The Xillybus IP core was implemented on a Virtex-5 FPGA on a Xilinx xupv5lx110t board. The core ports were connected to ChipScope integrated logic analyzer for on-chip testing. Before integrating the Xillybus IP core into the spike-based data reduction platform, its performance was first tested by transmitting predefined data read from a ROM on the FPGA to the host PC. This test was set up to mimic the Xillybus operation in the spike-based data reduction platform. The spike waveform data, to be transmitted to the PC was saved on intermediate buffers then read by the FIFO before transmission using the Xillybus core. The testing data was created using MATLAB® and stored in a .coe file to initialize the ROM having the same size as the spike detection buffer 18×6144. The implementation setting is illustrated in Fig. 1.

On the FPGA side:

The design was implemented on a Xilinx xupv5-lx110t board. The implementation user constraint file was modified accordingly. The transceiver block GTP0 was used on the GTP tile assigned for PCIe transmission GTP_DUAL_X0Y2. The integrated endpoint block differential clock pair PCIE_REFCLK_P and PCIE_REFCLK_N is locked to AF4 and AF3 respectively. The pair is driven by an external PCIe source through the PCIe edge connector, and not driven internally. The clock frequency is 100MHz. The integrated endpoint block reset signal PCIE_PERST_B_LS is available on a CPLD and was locked to W10. The 100 MHz clock provided by the PCI Express connector is connected directly to the Virtex-5 FPGA to clock the PCI Express Endpoint Block Plus LogiCORE. It can be used to clock the internal logic on the FPGA or scaled to match the timing restrictions and latency requirements of the design used.
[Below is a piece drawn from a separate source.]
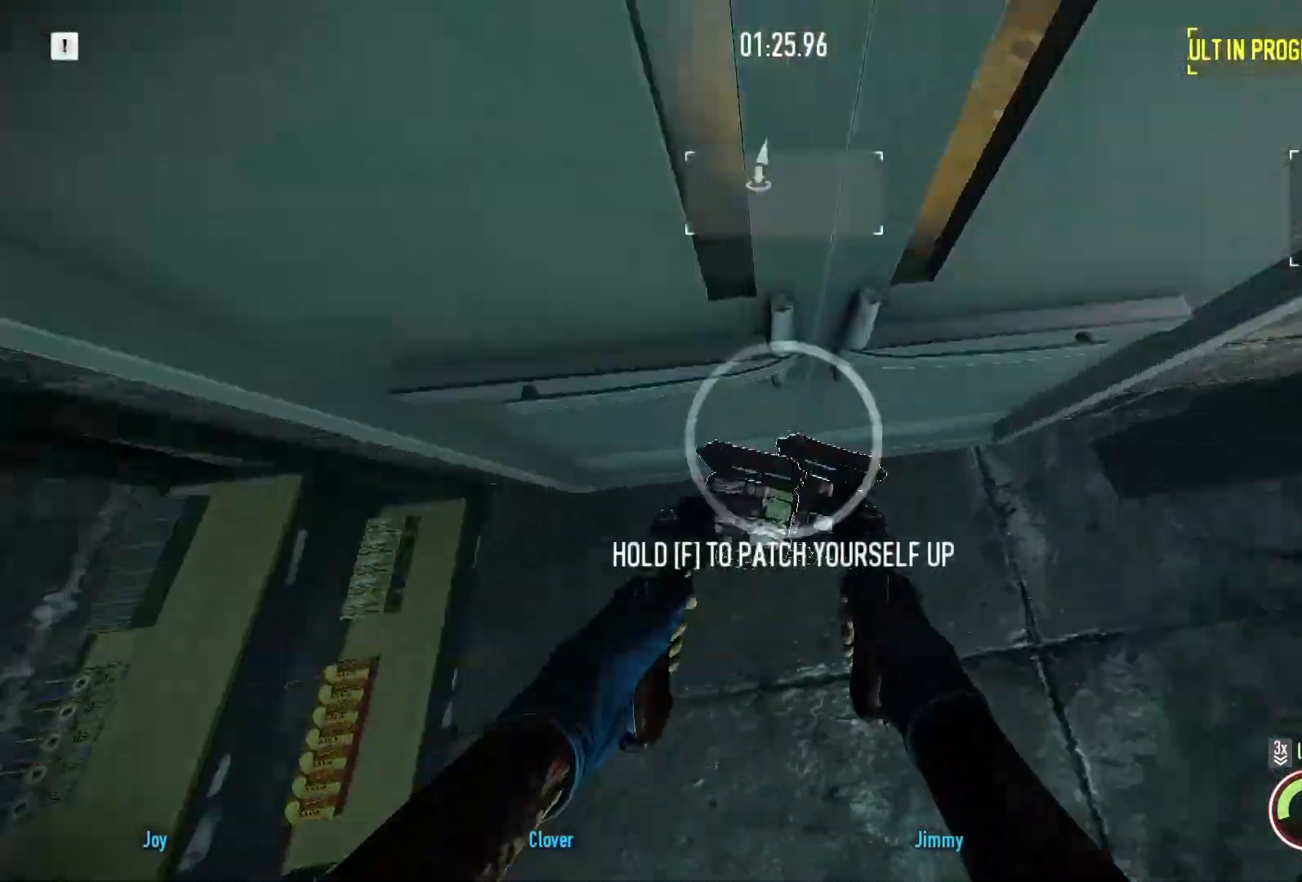
{"keys": ["w"], "mouse": [], "events": [[133, "a", "down"], [167, "a", "up"], [233, "mouse_left", "down"], [333, "mouse_left", "up"], [400, "mouse_left", "down"], [500, "mouse_left", "up"]]}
Xillybus implementation and evaluation setting

Fig. 1 Xillybus implementation and evaluation setting. The lower box includes the modules on the FPGA end. The upper block includes the software used on the PC host end to retrieve the transmitted data and measure the transmission rate.

On the host side:

For any Xillybus IP core configuration, the streams and their attributes are detected by the Xillybus as it is loaded into the host’s operating system, and device files are created accordingly. In the testing setting designed for transmitting 18-bit words from FPGA to host, the data width option on the Xillybus IP core was 32 bits, and the corresponding port assignments and attributes were used, and the 14 most significant bits were set to 0. Correspondingly the driver creates the device file \\.\xillybus_read_32.
As sample host applications, Xillybus supplies C command line programs that were used in the evaluation setting. The application ‘winstreamread.c’ reads the streaming data from the device file and sends it to standard output. For proper operation, the translation mode was modified to binary mode, to suppress the LF (line feed 0A) character translation to CR-LF (carriage return-line feed combinations 0D 0A), that was observed in the data file.
Unfortunately the Xillybus driver does not offer any time stamping options to be able to track the exact transmission rate. It supplies a ‘dd.exe’ application file which copies data blocks from the device file and then indicates the corresponding transmission rate. For identifying the transmission overhead, sequential data was continuously read from the ROM at the same clock rate (bus_clk), used by the Xillybus IPcore and supplied by the PCIe Endpoint Plus Wrapper LogiCore of 100MHz. The internal signals were monitored using ChipScope and screenshots are shown in Fig 2a and Fig 2b to describe the transmission flow of data. The user_r_read_32_rden signal is set low when the PCIe is sending the overhead of the transmission layer packet (TLP), and during this internal, data is accumulated in the queue.

The Transaction Layer packet

Fig. 2a The Transaction Layer packet (TLP) includes 32 double words of data, and an overhead of seven double words. During the transmission of the overhead, the Xillybus sets the read enable signal of the FIFO to ‘0’, which caused the accumulation in the FIFO queue as shown in figure. Hence, the actual reading rate of data words is (32/(32+7))·100MHz = 82MHz. In case of a continuous data writing to the FIFO, accumulation can be prevented if the writing data rate is set to be equal to or less than the reading data rate.

The Transaction Layer packet Waveform

Fig. 2b When the application data source stops sending new data and sets the end-of-data signal high, the FIFO queue decreases gradually. When it is totally cleared and the FIFO empty signal is set high, the eof condition is met, marking the end of the descriptor file sent to the PC. After reading the stream of data from the file descriptor, it was saved on a data file. The file was opened in MATLAB to check the transmission of the complete data set and the signal integrity.